Columnar sorting
Our data rarely starts out as a columnar trie, and we’ll need to get it in to that shape. Moreover, we’ll often find we do have a columnar trie, but would like it in a different order. This is the generally challenging problem of “columnar sorting”, which we’ll describe here.
The problem is “generally challenging” because it is usually slow. Top sorting algorithms move data as they sort to localize the work, and columns smear that data across multiple locations. We are not going to out-perform row-oriented sorting at what they do best, but we’ll see there is a place for columnar sorting.
Columnar sorting starts from a sequence of columns (or even tries), and sorts each column in turn, each column passing notes to the next about how to continue the sort.
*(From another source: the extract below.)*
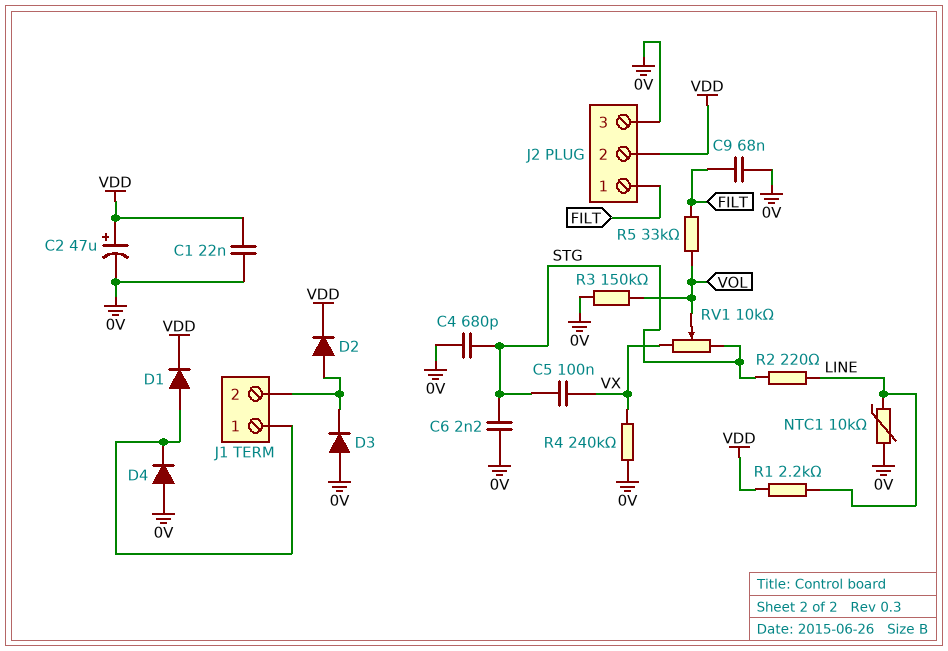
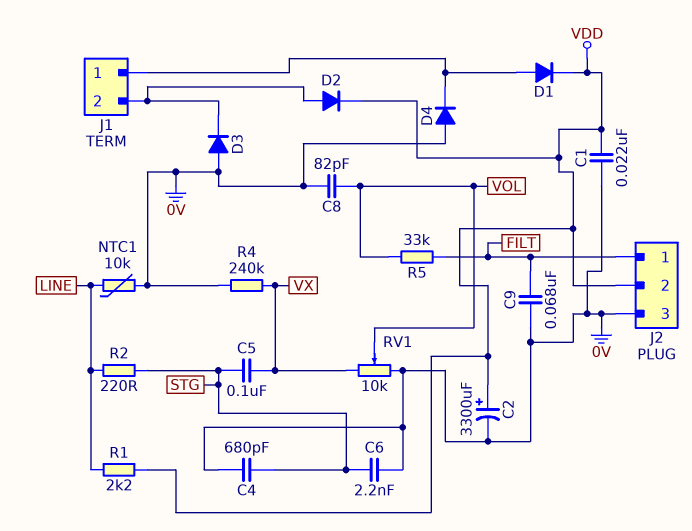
C2: 47uF (plus VDD, minus 0V) -> 3300uF (plus VDD, minus 0V)
C8: none -> 82pF (0V, VOL)
R3: 150k (0V, VOL) -> none
RV1: 10k (STG, VX, wiper VOL) -> 10k (0V, VX, wiper VOL)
Each column sort takes as input a list of integers that order and group its rows, and it sorts them by (group, value).
It produces an output list of integers that order and group its rows, to pass to the next column.
This sort respects the ordering requirement of the preceding columns, without introducing the complexity of the types of those columns.
In an interpreted setting this is paramount, because we cannot pre-compile the row sort for each of the column orders a user might create.
In datatoad each type is [u8], but in each column sort we notice if it is exactly [u8; K] for some K and dispatch to an optimized (usize, [u8;K]) sort in each case.
Columnar trie sorting
One of datatoad’s core actions is reshaping columnar tries, and it wants to take as much advantage as it can.
The columnar sorting story becomes stronger when we start from a columnar trie.
The layout is already columnar, but it is also helpfully compressed.
Imagine we want to re-sort a trie from the column order (A, B, C) to the order (B, C, A).
- The
Bcolumn may be much shorter than theCcolumn, and so there is less to sort. - When
Bis more complicated to sort, text for example, the reduction is especially well felt. - We can avoid ever materializing the uncompressed representation.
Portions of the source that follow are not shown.